An inspection of the homesites sketch, supra, reflects the impropriety of appellees claim of ownership to a narrow string-like piece of land, consisting of the roads through homesites, over which many others travel, but over which they allege the right to keep three people (appellants) from traveling. They would not be traveling over a portion of appellees’ servient estate. They, and all the others in the area, would be traveling over the entire land claimed to be owned by appellees. The situation does not have any element of the traditional question concerning the privilege of using a right-of-way.

Finally, the absurdity of appellees’ claim is spotlighted by the injunction against appellants use of the roads in homesites. The testimony was that many others use such roads including tourists and construction people going beyond the boundaries of homesites. The testimony was that friends and relatives of lot owners in homesites could, and did, use the roads. But if one of the lot owners in homesites invited one of the three appellants to his home, the invitee could not go without violating the injunction as issued by the trial court — unless he did so by helicopter. No longer can the owners of the lots in homesites request, and obtain help from appellants in preventing a snowbound situation by having appellants use their special equipment for removal of snow.

The change directed by the majority opinion to be made in the injunction whereby any of the homeowners can authorize appellants’ use of the roads only adds to the absurdity. Obviously appellants will obtain a permanent invite from one of the homeowners to use the roads. The result from the standpoint of this lawsuit is twofold: First, it is tantamount to an acknowledgment that the injunction is worthless and should not exist in the first instance. Second, it more than emphasizes the inaccuracy of the holding by the majority that the homeowners are not the real parties in interest in this ease. If they are recognized as the ones properly to authorize use of the roads, they are the ones who properly should contest the unauthorized use thereof — not the appellees.

Common sense and equity dictate against the issuance of an injunction to prevent three people from traveling on roads dedicated to the public and intended for public use (as reflected by all of the evidence) and actually traveled by other members of the public at their option — all at the behest of appellees who no longer are the real parties in interest with respect to the roads, and without any objection from the lot owners of homesites to appellants use of the roads, such lot owners being the real parties in interest with respect to the road usage.

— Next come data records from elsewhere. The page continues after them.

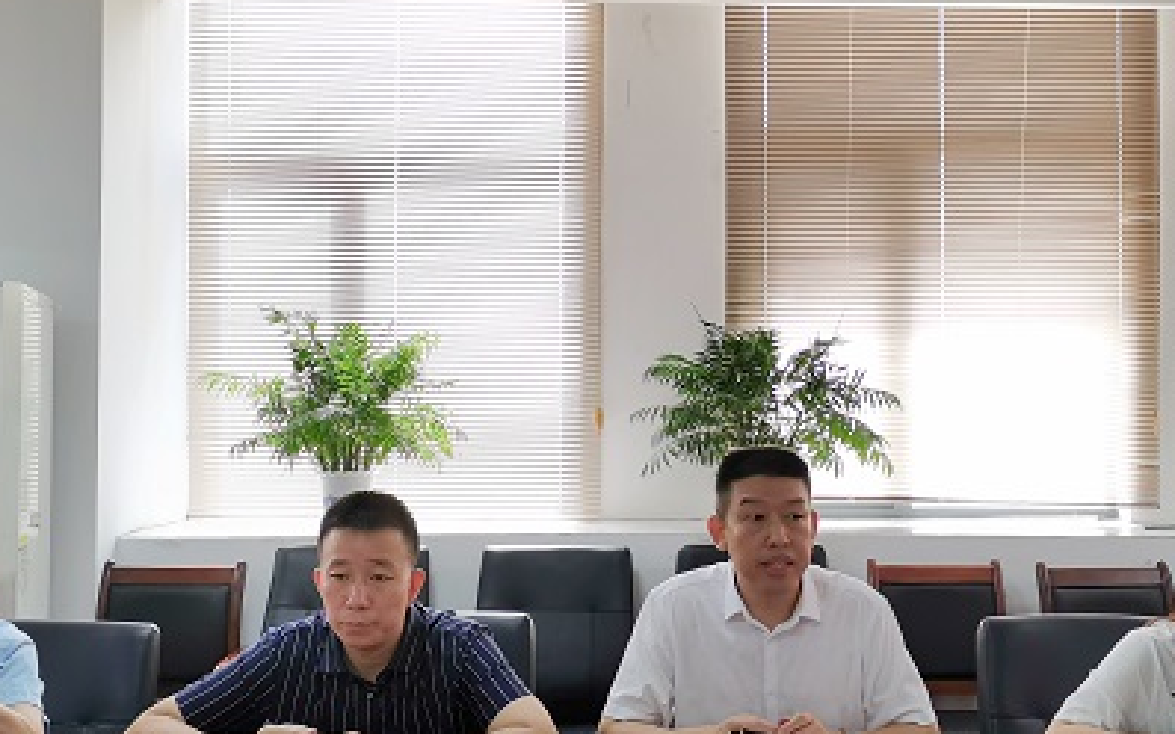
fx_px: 1537
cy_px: 351
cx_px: 707
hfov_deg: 41.6
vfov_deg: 26.9
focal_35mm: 48
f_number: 1.8
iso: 80
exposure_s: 1/100
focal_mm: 5.58
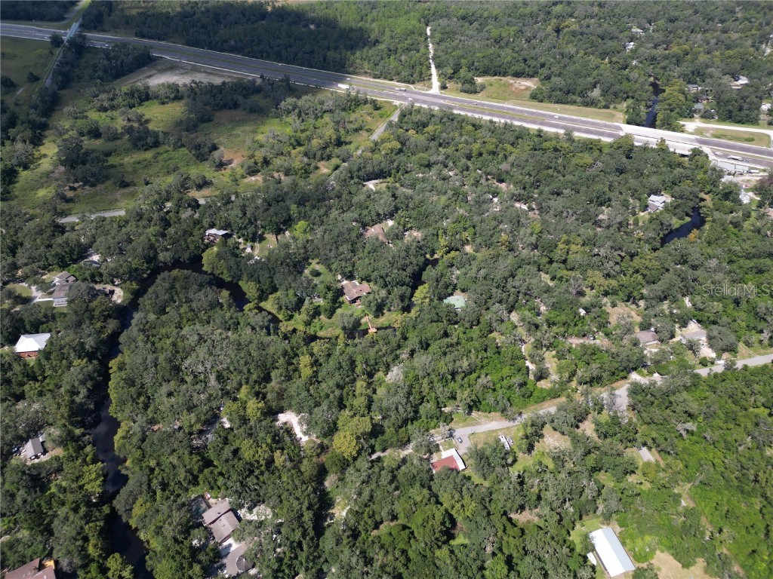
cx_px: 386
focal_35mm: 24
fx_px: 536
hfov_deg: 71.6
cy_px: 290
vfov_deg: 56.8
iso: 110
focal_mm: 6.72
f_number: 1.7
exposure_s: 1/2000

*808I would reverse and remand for entry of judgment in favor of appellants against ap-pellees on the issues of the complaint and with direction to dismiss the counterclaim inasmuch as the roads in homesites have been dedicated to use of the public.

. A finding of fact by the trial court was “[t]hat for some years Defendants and their predecessors in title gained access to their property through Plaintiffs’ property.”

. The following language was in each deed:

“10. Initially Grantors will provide main access road to Grantee _ property, and thereafter Grantee _ agree to unite with other homesite owners in maintaining access road, and agree _ to build and maintain any necessary or desired road on_ own property.”

. The following appears in the notárized statement of appellees on the plat for subdivision 1:

“ * * * they do hereby dedicate to the public use said roads and public ways as shown on the foregoing plat.”

The following appears in such statement on the plat for subdivision 2:

“ * * * they do hereby dedicate to the public use said roads and ways as shown on the foregoing plat. * * * ”

The following appears in such statement on the plat for subdivision 3:

“ * * * they do hereby dedicate to the public use such roads and public ways as shown on the foregoing plat. * * * ”

. See fn. 2.

. An issue other than that as to whether or not appellants had a prescriptive right or easement to cross appellees lands, which is a question I find unnecessary to reach.